Daniel olhou para o dorso da mão, já arroxeado pela agulha. Os dedos se recolheram de leve, e suas sobrancelhas se franziram.

— Sr. Daniel, a dor piorou em algum lugar? Beba um pouco de água morna. Talvez ajude.

A médica percebeu que o estado dele não parecia bom e logo lhe serviu um copo de água.

Daniel, porém, não reagiu.

Apenas continuou olhando para a própria mão.

O Dr. Aloísio conhecia o temperamento de Daniel. Quando a médica ainda quis dizer algo, ele a conteve.

Depois, ajustou a velocidade do soro. Aquilo não aliviava muita coisa, mas ao menos era alguma coisa a fazer.

— Saiam. Quero ficar sozinho.

A voz de Daniel saiu grave.

Na enfermaria silenciosa e ampla, soou ainda mais solitária.

A médica foi conduzida pelo Dr. Aloísio e se virou, contrariada.

Mas não deu muitos passos antes de parar.

— Sr. Daniel, se estiver com dor, não precisa só aguentar calado... E, se sente falta dela, também pode contar isso a ela.

Ela não sabia ao certo como era amar alguém tão profundamente.

Mas acreditava que uma mulher amada por Daniel daquele jeito não podia ser tão frágil.

Uma figura entrou correndo.

Ayla não imaginou que ainda chegaria tarde.

Ao ver Daniel tão fraco, tão abatido diante dela, sentiu o coração se despedaçar de uma vez.

Ela já desconfiava.

Daniel escondia algo.

Aquelas mentiras desajeitadas passaram tantas vezes diante dela, e mesmo assim ela demorou demais para enxergar.

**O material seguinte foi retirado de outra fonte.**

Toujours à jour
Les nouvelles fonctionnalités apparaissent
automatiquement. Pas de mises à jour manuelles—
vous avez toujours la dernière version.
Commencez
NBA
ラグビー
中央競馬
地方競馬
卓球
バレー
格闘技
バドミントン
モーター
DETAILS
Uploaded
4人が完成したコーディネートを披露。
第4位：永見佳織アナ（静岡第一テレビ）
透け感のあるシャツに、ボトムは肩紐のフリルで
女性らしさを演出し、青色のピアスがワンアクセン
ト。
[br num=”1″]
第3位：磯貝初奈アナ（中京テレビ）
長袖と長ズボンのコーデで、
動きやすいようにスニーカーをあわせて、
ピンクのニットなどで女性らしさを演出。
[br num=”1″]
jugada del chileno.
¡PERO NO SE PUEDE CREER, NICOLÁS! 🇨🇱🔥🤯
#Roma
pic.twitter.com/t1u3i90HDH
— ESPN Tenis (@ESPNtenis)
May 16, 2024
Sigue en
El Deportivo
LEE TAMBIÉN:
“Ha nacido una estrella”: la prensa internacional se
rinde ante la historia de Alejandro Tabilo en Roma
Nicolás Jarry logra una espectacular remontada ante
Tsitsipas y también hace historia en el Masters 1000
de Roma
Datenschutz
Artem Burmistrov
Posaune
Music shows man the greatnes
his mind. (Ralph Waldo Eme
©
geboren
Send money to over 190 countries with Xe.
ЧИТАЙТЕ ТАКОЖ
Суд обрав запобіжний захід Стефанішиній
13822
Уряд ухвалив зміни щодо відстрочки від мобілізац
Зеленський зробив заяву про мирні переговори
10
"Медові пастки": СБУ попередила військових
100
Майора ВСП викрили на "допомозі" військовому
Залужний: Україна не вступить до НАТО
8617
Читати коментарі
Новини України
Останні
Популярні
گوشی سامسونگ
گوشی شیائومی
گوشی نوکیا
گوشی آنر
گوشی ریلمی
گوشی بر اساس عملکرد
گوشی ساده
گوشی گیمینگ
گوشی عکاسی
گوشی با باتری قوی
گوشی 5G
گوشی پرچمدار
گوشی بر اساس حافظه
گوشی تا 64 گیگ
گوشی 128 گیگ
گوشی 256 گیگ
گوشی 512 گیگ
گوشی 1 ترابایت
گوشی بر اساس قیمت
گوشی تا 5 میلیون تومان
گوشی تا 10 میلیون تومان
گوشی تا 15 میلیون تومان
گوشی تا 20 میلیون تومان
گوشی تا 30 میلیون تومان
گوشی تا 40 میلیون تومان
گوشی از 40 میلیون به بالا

Quando viu o sangue no chão, foi como se um nervo exposto dentro dela sofresse um corte. Suas pálpebras estremeceram, e as sobrancelhas se comprimiram em dor.

Seus lábios se entreabriram. Uma amargura funda, nascida de algum lugar impossível de alcançar, lhe esmagou o peito.

— Me traga um pouco de água...

Daniel não se virou.

Pensou que fosse a enfermeira de plantão, atraída pelo barulho.

Naturalmente, não sabia que Ayla estava ali, parada ao lado, olhando para ele.

Ele puxou um lenço, limpou o canto da boca e ordenou em voz baixa.